その他にも、例えば遠く離れた親戚に電力トークンをプレゼントして電気料金の代わりに使ってもらうこともできるでしょうし、ご近所の人に余った電気をお裾分けなんてことも可能になります。

■出典:みんな電力NEWS
https://minden.co.jp/personal/news/2018/02/28/548

また、電力をトークン化するということはトークン自体の取引が行われることも想定されますので、安くトークンを買って、電気料金に使ったり、高値で売って儲けたりなんてこともできるかもしれません。個人向けサービスがいつになるかは発表されていませんが、そう遠くはない日に実現されることでしょう。仮想通貨もついにここまで来たかと思わせる電力トレーサビリティ事業。これを機に改めてNEMの有用性の高さが再認識されるのではないかとも考えられます。

まとめ

ここ最近、NEM関連の情報を発信する機会が増えたように感じます。筆者自身もNEM保有者ではありますが、取引以外で扱われる仮想通貨の状況を見ていると、明らかにNEMが活用される場面が多くなっているようです。先日以下の記事でもお伝えしたように、仮想通貨の今の主流は取引による損益ではなく「どう活用するか」です。

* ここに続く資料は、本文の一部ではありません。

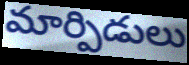
మార్పిడులుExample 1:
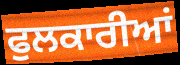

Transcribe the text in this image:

ਫੁਲਕਾਰੀਆਂ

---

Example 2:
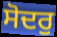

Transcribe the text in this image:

ਸੋਦਰੁ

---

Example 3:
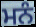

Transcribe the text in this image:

ਮਨੰ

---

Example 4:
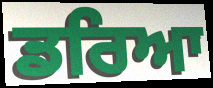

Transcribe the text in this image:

ਡਰਿਆ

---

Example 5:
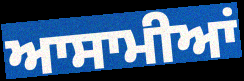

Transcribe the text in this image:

ਆਸਾਮੀਆਂ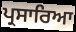
ਪ੍ਰਸਾਰਿਆ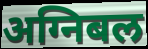
अग्निबल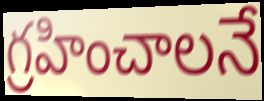
గ్రహించాలనే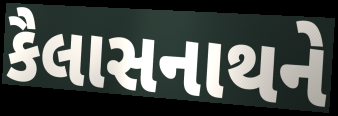
કૈલાસનાથને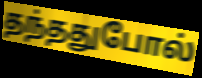
தந்ததுபோல்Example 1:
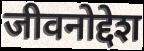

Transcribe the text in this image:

जीवनोद्देश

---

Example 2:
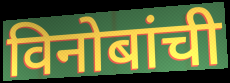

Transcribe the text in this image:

विनोबांची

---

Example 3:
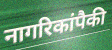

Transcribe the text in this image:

नागरिकांपैकी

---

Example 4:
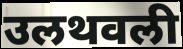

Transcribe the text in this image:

उलथवली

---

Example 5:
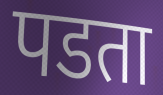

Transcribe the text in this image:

पडताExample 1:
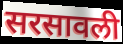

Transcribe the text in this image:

सरसावली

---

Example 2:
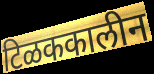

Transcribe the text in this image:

टिळककालीन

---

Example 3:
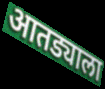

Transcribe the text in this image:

आतड्याला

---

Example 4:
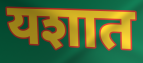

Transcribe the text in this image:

यशात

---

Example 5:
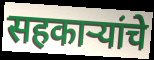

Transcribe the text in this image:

सहकाऱ्यांचेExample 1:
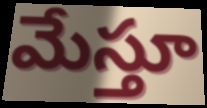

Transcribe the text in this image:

మేస్తూ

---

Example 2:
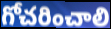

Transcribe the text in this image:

గోచరించాలి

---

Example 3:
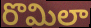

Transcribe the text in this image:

రొమిలా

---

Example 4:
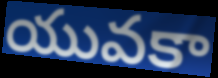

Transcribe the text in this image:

యువకా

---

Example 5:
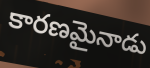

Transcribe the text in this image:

కారణమైనాడు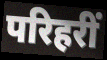
परिहरींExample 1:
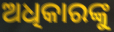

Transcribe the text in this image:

ଅଧିକାରଙ୍କୁ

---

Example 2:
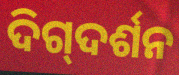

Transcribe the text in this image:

ଦିଗ୍‍ଦର୍ଶନ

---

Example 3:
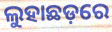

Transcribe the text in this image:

ଲୁହାଛଡ଼ରେ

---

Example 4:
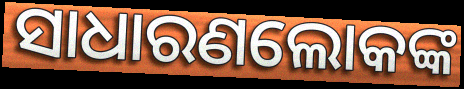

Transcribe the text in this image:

ସାଧାରଣଲୋକଙ୍କ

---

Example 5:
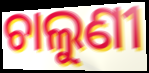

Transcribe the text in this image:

ଚାଲୁଣୀ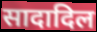
सादादिल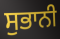
ਸੁਭਾਨੀ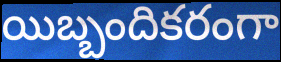
యిబ్బందికరంగా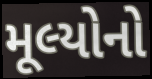
મૂલ્યોનો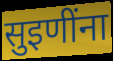
सुइणींना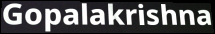
Gopalakrishna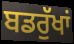
ਬਡਰੁੱਖਾਂ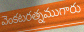
వెంకటరత్నముగారు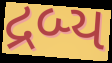
દ્રબ્ય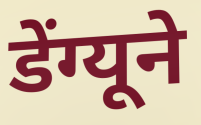
डेंग्यूने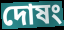
দোষংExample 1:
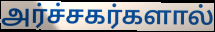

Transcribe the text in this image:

அர்ச்சகர்களால்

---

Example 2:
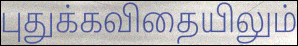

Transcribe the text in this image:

புதுக்கவிதையிலும்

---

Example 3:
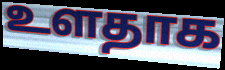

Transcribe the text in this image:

உளதாக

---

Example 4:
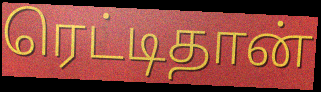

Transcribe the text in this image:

ரெட்டிதான்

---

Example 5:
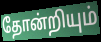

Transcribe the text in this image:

தோன்றியும்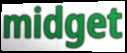
midgetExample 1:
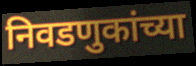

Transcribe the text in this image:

निवडणुकांच्या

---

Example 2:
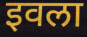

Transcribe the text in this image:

इवला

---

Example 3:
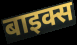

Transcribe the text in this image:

बाइक्स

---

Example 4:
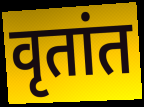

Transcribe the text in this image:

वृतांत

2019年要注目のマネーフォワードの仮想通貨事業とは?

そう考えると、2019年はブロックチェーンを活用したサービスの話題が何かと多くなることが予想されます。今年の仮想通貨業界を振り返りつつ、2019年の仮想通貨にどのように変化していくか想像してみると、フィンテックどころではない大きな変化があるのではないかと感じざるを得ません。